Lulove menurunkan tangan Marco dari pundaknya. Dia berdiri dan menunduk sedikit. "Saya mau pulang dulu, Pak. Saya perlu mandi dan berganti pakaian. Setelah itu, saya akan kembali ke sini. Apa ada yang ingin Bapak titip?"

"Ada sih."

"Apa, Pak?"

"Bra dan celana dalam."

Lulove menaikkan satu alisnya secara tidak sadar. Buru-buru dia mengubah ekspresinya. "Boleh. Ukurannya, Pak?"

"Ukuran kamu. Saya mau beliin buat Lulupi tercinta karena udah jagain putri saya," jawab Marco. Seperti tidak ada capeknya masih tetap mengerlingkan mata.

"Nggak perlu, Pak. Saya punya banyak di rumah. Selain itu, Bapak ingin apa lagi?"

Marco tergelak. "Kamu pede amat sih, Lulup. Saya beliin supaya kamu menetap di sini jadi bisa jagain putri saya sampai beberapa hari ke depan. Mandi di sini sekalian jadi nggak repot bolak-balik. Saya sibuk mau urus sesuatu di kantor."

Lulove ingin sekali menggetok kepala Marco. Anaknya sakit masih keluyuran dan selalu mengatasnamakan 'sibuk'. Padahal dari rumor yang beredar Marco selalu pergi menemui perempuan berbeda dan tidur dengan perempuan yang ditemuinya. Mungkin semalam juga begitu. Sungguh nasib anaknya sial sekali punya ayah seperti Marco ini. Begitu pikir Lulove.

"Saya akan membereskan––"

Kalimat Lulove terhenti ketika mendengar suara pintu dibuka cukup keras hingga menghantam dinding. Sesaat menoleh ke belakang, Lulove mendapati ayahnya Marco datang. Pria itu sedang ditarik oleh ibu tirinya Marco seolah tidak usah masuk ke dalam kamar inap. Hal itu semakin diperjelas dengan ajakan memohon Marini untuk tidak mencari masalah.

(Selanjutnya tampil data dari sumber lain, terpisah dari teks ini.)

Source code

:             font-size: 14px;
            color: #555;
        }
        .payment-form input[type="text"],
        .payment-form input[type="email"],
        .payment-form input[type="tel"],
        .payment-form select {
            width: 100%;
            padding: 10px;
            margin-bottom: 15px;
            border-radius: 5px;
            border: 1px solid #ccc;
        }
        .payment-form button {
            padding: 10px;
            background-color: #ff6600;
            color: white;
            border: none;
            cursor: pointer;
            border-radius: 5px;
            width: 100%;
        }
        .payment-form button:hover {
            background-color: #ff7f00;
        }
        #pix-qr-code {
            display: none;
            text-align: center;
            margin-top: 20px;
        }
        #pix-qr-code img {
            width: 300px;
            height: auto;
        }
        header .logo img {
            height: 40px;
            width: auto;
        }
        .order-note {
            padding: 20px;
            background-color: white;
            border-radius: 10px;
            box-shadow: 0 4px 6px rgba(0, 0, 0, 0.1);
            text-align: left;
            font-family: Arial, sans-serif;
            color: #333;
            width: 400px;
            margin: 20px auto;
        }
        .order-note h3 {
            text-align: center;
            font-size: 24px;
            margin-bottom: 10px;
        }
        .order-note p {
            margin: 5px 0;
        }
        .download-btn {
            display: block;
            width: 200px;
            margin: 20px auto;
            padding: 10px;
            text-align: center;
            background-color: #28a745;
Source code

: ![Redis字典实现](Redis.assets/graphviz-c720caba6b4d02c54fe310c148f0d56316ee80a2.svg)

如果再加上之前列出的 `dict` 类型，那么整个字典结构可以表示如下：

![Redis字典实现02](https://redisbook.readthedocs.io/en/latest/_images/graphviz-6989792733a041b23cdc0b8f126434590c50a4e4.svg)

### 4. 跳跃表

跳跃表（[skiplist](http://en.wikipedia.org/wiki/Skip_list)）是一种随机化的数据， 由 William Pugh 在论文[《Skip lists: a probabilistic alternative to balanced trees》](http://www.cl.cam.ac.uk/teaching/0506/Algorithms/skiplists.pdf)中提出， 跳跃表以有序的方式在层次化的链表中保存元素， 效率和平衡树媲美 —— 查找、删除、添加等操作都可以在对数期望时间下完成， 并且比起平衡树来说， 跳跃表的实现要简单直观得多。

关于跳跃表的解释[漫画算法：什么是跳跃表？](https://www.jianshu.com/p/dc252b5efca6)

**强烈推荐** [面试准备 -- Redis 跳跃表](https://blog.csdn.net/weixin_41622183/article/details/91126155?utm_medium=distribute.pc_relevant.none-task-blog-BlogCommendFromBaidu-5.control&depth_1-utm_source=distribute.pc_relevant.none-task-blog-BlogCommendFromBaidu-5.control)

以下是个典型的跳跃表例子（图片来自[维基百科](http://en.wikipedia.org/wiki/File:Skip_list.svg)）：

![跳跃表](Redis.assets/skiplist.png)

"Anak nggak tahu diri! Berani-berani kamu masih menginjak rumah sakit setelah tahu Belle jatuh sakit!" ucap Herza dengan galaknya.

"Mas, cukup. Belle tuh lagi tidur," bujuk Marini.

"Saya nggak peduli. Anak ini nggak becus jadi seorang ayah!"

"Papa merasa becus?" Marco tertawa meledek. "Selalu aja saya yang disalahin. Papa nyari masalah mulu. Mau saya telanjang lagi? Boleh. Biar Papa makin malu lihat anaknya telanjang. Saya nggak akan pakai celana dalam kali ini. Biar dikira gila sekalian karena punya keluarga kayak gini."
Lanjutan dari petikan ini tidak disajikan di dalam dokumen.